Никогда еще не случалось, чтоб такою заботой окружали ее при выполнении обычного корреспондентского задания. Нетрудно было понять, что дело тут совсем не в ней, Варваре Княжич, что совсем не ради нее командир полка Лажечников и комбат Жук сопровождают ее на то место, где она должна выполнить задание генерала Савичева.

– Вот ты и понимай, что к чему, – услышала Варвара голос Лажечникова и снова подумала, что это окончание какой-то не услышанной ею фразы тоже относится не к ней, а к чему-то значительно большему, к чему и она причастна, несмотря на незначительность ее места и роли в непрерывном потоке событий этого бесконечно долгого и тяжелого дня.

– Дело ясное, что дело темное, товарищ полковник, – вдруг совсем близко прозвучал голос капитана Жука.

Лажечников и Жук остановились, поэтому Варвара и услышала так ясно окончание их разговора. Она подошла к ним, совершенно уже спокойная, как всегда, когда готовилась остаться наедине со своим делом.

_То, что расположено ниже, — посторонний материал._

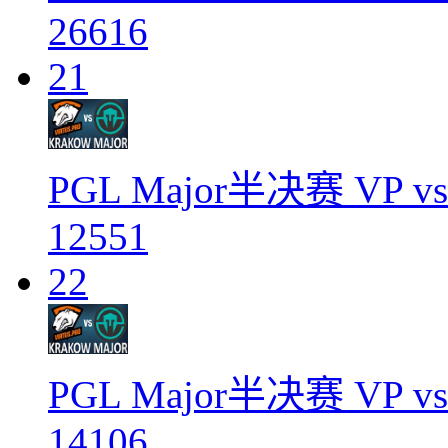
26616
21
PGL Major半决赛 VP vs
12551
22
PGL Major半决赛 VP vs
14106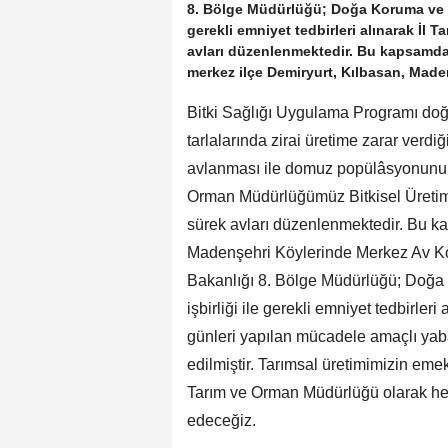
8. Bölge Müdürlüğü; Doğa Koruma ve Mi
gerekli emniyet tedbirleri alınarak 
avları düzenlenmektedir. Bu kapsamda
merkez ilçe Demiryurt, Kılbasan, Mad
Bitki Sağlığı Uygulama Programı doğ
tarlalarında zirai üretime zarar verdiğ
avlanması ile domuz popülâsyonunun z
Orman Müdürlüğümüz Bitkisel Üretim
sürek avları düzenlenmektedir. Bu ka
Madenşehri Köylerinde Merkez Av Ko
Bakanlığı 8. Bölge Müdürlüğü; Doğa
işbirliği ile gerekli emniyet tedbirle
günleri yapılan mücadele amaçlı ya
edilmiştir. Tarımsal üretimimizin emekt
Tarım ve Orman Müdürlüğü olarak he
edeceğiz.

«Вот и хорошо, – думала Варвара, стоя в темноте между Лажечниковым и Жуком, – вот и прекрасно… Ночи теперь короткие, взойдет солнце, и я сделаю то, что мне поручено. Только чего же мы стоим? Неужели мы еще не пришли?»

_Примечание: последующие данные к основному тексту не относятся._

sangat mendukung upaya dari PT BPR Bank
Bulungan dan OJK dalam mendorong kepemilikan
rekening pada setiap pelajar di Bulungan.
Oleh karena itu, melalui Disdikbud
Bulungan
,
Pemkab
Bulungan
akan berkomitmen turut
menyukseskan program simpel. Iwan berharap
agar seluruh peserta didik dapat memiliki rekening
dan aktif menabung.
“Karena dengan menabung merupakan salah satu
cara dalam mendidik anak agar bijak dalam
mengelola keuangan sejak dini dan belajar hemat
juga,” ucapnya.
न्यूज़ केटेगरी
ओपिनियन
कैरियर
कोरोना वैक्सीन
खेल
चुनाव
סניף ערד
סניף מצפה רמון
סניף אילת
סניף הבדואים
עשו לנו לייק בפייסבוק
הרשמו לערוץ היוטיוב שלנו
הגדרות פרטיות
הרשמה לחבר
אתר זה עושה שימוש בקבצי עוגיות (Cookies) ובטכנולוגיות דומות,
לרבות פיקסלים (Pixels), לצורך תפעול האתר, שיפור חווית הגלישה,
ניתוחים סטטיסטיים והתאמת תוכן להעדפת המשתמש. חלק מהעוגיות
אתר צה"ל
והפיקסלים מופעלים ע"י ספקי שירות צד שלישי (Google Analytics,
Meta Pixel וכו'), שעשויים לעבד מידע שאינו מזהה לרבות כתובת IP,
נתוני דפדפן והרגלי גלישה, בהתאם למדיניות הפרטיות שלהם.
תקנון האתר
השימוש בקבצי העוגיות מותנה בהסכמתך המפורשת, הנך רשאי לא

– Пришли, – ответил на ее мысли голос капитана Жука. – Погодите, я сейчас…

Он шагнул в темноту, Варвара и Лажечников остались вдвоем. Они стояли рядом, плотная, теплая тьма окутывала их. Оба молчали, прислушиваясь к тихим шагам капитана Жука, к еле слышному шуршанию травы под его сапогами… Казалось, прошло много времени, проплыло много часов в темноте, которая, вопреки их желанию, связывала Лажечникова и Варвару.

В тишине, царившей вокруг, рождалось то, что должно было вскоре стать общей судьбой многих тысяч людей, и одновременно вызревало то, что должно было стать только их личной судьбой, судьбой Варвары и Лажечникова.

Они еще ничего не знали об этом. За них действовала темнота ночи, грозная тишина, жаркое дыхание избитой, израненной, искалеченной огнем и железом земли, для которой таким привычным и естественным было существование, что она продолжала существовать помимо желаний и намерений людей – в силу вечного процесса жизни. Если бы кто-нибудь спросил в эту минуту Лажечникова, о чем он думает, Лажечников вряд ли смог бы ответить, хотя весь переполнен был мыслями, которые одновременно принадлежали ему и были независимы от него.

И Варвара не смогла бы ответить на такой вопрос. Хоть то, о чем думали в эти минуты Варвара и Лажечников, уже связывало их незримой нитью; хоть то, что они чувствовали и переживали, уже было их общими чувствами и переживаниями, – все это жило еще отдельно и независимо от них обоих, они думали каждый только о себе, только себе приписывая то, что совершалось у каждого из них в душе.